Can San Diego audiences ever get too much of Gil Shaham? Just two months ago he brilliantly played Sergei Prokofiev’s Second Violin Concerto with the La Jolla SummerFest chamber orchestra under James Conlon, and Friday (October 14) he gave a thrilling account of Felix Mendelssohn’s beloved Violin Concerto with the San Diego Symphony under Music Director Jahja Ling—Shaham’s fifth local appearance in the last four years.Friday’s performance with the San Diego Symphony elevated the customary festivities surrounding the orchestra’s season-opening concert, and the substantial Jacobs Music Center audience was with Shaham 100% from his silvery opening notes to to the splash of his final cadence. Unusually animated and making great eye contact with the first violinists to his right and Ling on his left, he nevertheless offered one of the most uplifting and scrupulously detailed performances of this concerto I have ever experienced.
Ling gave Shaham the royal treatment: vigorous, full-blooded orchestral support in the glorious extroverted moments of the opening Allegro molto appassionato, yet deftly scaled quiet murmers when Shaham pulled his dynamic level down to a feathery pianissimo in the tender Andante. This has always been one of Ling’s great virtues—his unfailingly adroit, seamless accompaniment of guest soloists.
Ling balanced the Mendelssohn Concerto with Johannes Brahms’ Symphony No. 3 in F Major, a disappointingly old school programming choice, but Ling’s evident conviction of the work’s merits coaxed a winning interpretation from the players. He conducted the Symphony from memory, and I appreciated his command of the opening movement’s dramatic surges as well as the charm of its lyrical sections.
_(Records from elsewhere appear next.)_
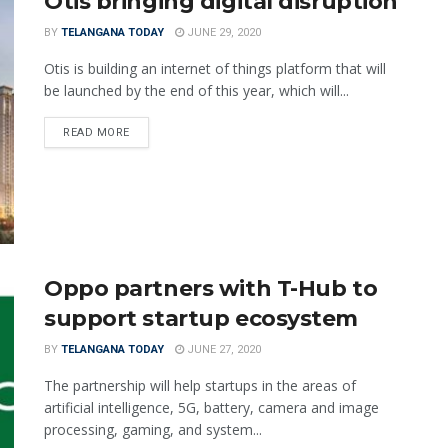
Otis bringing digital disruption
BY
TELANGANA TODAY
JUNE 29, 2020
Otis is building an internet of things platform that will
be launched by the end of this year, which will...
READ MORE
Oppo partners with T-Hub to
support startup ecosystem
BY
TELANGANA TODAY
JUNE 27, 2020
The partnership will help startups in the areas of
artificial intelligence, 5G, battery, camera and image
processing, gaming, and system...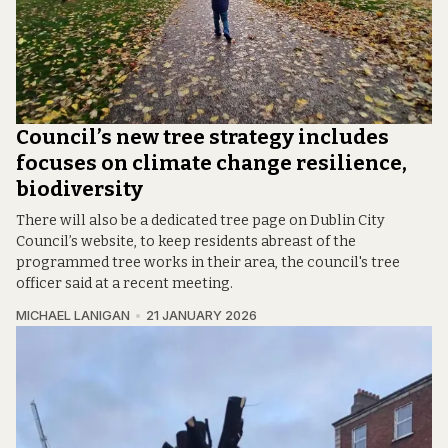
Council’s new tree strategy includes
focuses on climate change resilience,
biodiversity
There will also be a dedicated tree page on Dublin City
Council’s website, to keep residents abreast of the
programmed tree works in their area, the council's tree
officer said at a recent meeting.
MICHAEL LANIGAN
21 JANUARY 2026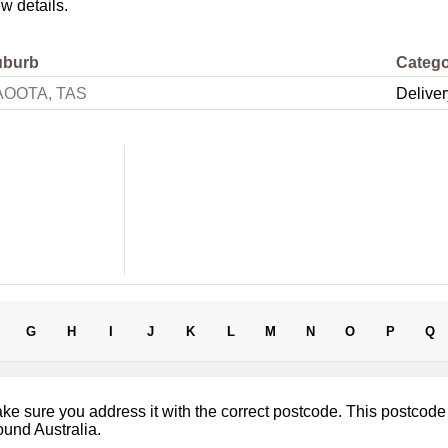
ew details.
uburb
Categ
AOOTA, TAS
Deliver
G
H
I
J
K
L
M
N
O
P
Q
ake sure you address it with the correct postcode. This postcode
ound Australia.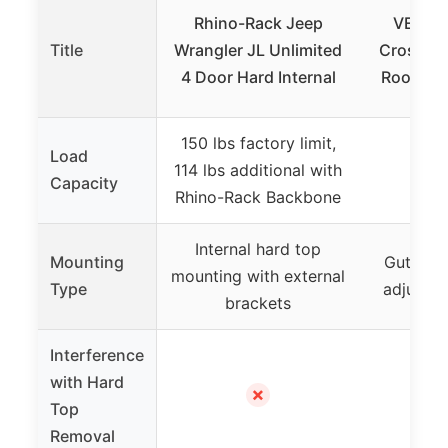
Rhino-Rack Jeep
VEVOR 
Title
Wrangler JL Unlimited
Cross Ba
4 Door Hard Internal
Roofs, 1
150 lbs factory limit,
Load
114 lbs additional with
1
Capacity
Rhino-Rack Backbone
Internal hard top
Mounting
Gutter a
mounting with external
Type
adjustab
brackets
Interference
with Hard
✗
Top
Removal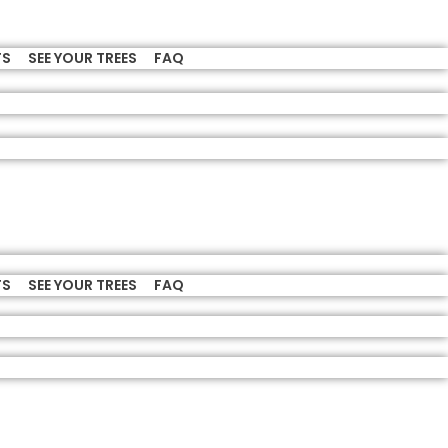
TS
SEE YOUR TREES
FAQ
TS
SEE YOUR TREES
FAQ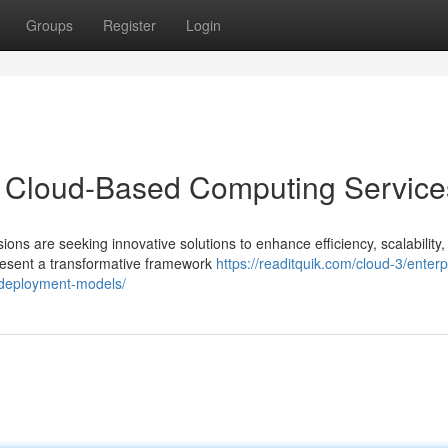
Groups
Register
Login
h Cloud-Based Computing Service
ons are seeking innovative solutions to enhance efficiency, scalability,
resent a transformative framework
https://readitquik.com/cloud-3/enterp
d-deployment-models/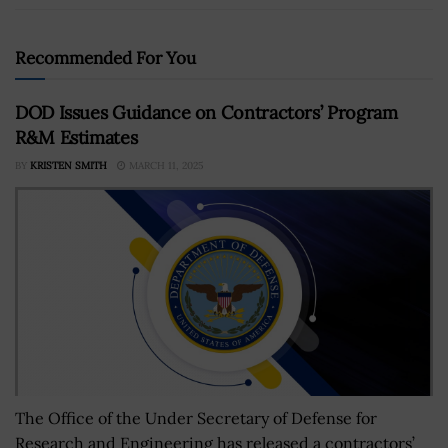
Recommended For You
DOD Issues Guidance on Contractors’ Program
R&M Estimates
BY
KRISTEN SMITH
MARCH 11, 2025
The Office of the Under Secretary of Defense for
Research and Engineering has released a contractors’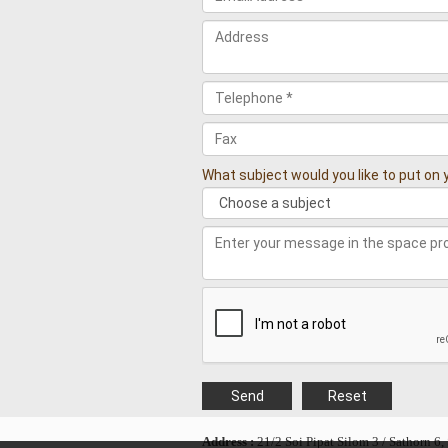
What subject would you like to put o
Address :
21/2 Soi Pipat Silom 3 / Sathorn 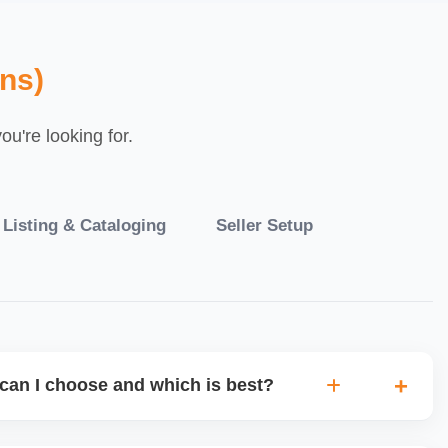
ns)
u're looking for.
 Listing & Cataloging
Seller Setup
can I choose and which is best?
IO warehouse fulfilment (JIT) or direct dropship from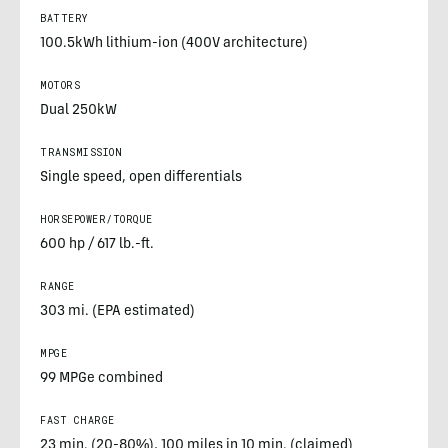
BATTERY
100.5kWh lithium-ion (400V architecture)
MOTORS
Dual 250kW
TRANSMISSION
Single speed, open differentials
HORSEPOWER/TORQUE
600 hp / 617 lb.-ft.
RANGE
303 mi. (EPA estimated)
MPGE
99 MPGe combined
FAST CHARGE
23 min. (20-80%), 100 miles in 10 min. (claimed)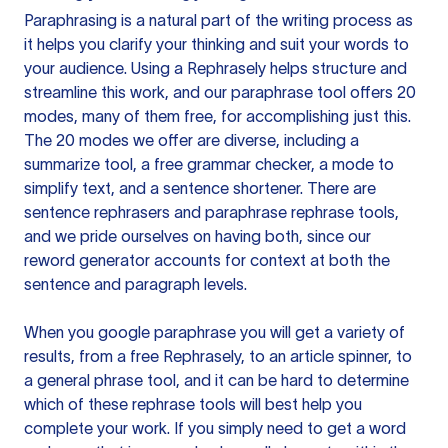
Paraphrasing is a natural part of the writing process as
it helps you clarify your thinking and suit your words to
your audience. Using a
Rephrasely
helps structure and
streamline this work, and our paraphrase tool offers 20
modes, many of them free, for accomplishing just this.
The 20 modes we offer are diverse, including a
summarize tool, a free grammar checker, a mode to
simplify text, and a sentence shortener. There are
sentence rephrasers and paraphrase rephrase tools,
and we pride ourselves on having both, since our
reword generator accounts for context at both the
sentence and paragraph levels.
When you google paraphrase you will get a variety of
results, from a free
Rephrasely
, to an article spinner, to
a general phrase tool, and it can be hard to determine
which of these rephrase tools will best help you
complete your work. If you simply need to get a word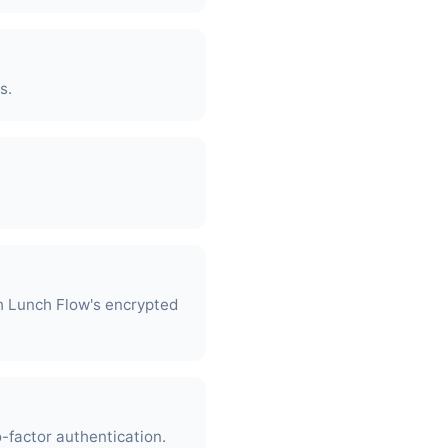
s.
h Lunch Flow's encrypted
-factor authentication.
We were treated to the orchestra’s most polished, buoyant playing in the Andante—notably from the woodwind sections—although I thought Ling’s overly deliberate tempo of the Poco Allegretto (Brahms’ substitute for the usual third-movement scherzo) frittered away the work’s momentum. Ling managed to save the best for the last movement, elicitng a keen sense of urgency and a more gratifying string forte.
In the middle of the last century, the prolific American composer and educator William Schuman enjoyed a high profile: he was for several decades president of the Juilliard School of Music and then president of New York City’s Lincoln Center. These days, his eight symphonies rarely see the light of day in concert halls, but his early (1939) “American Festival Overture” frequently is played, the piece Ling chose to open this concert. Jaunty, excitable angular figures dash through this cleverly orchestrated overture, giving it the feel of Leonard Bernstein’s first popular stage works (although this Schuman Overture was written almost a decade before Bernstein started composing for the theater). Typical of the neo-classical aesthetic of the 1930s, Schuman included an elaborately worked out strict fugue at the center of his “American Festival Overture.”
In her welcoming remarks before the concert began, C.E.O. Martha Gilmer noted with pride that the San Diego Symphony would feature a good deal of music by American composers in its new 2016-17 season. While I laud this decision, I should point out that this short, 15-minute Schuman Overture is the only work by an American composer Music Director Ling will conduct all season. He is letting the guest conductors do all the heavy lifting in this important area, symptomatic, I would say, of the exceedingly tepid interest Ling has shown in American music throughout his tenure.
Do we dare hope that Ling’s successor will evince a serious interest in music by American composers? Is that too much to ask?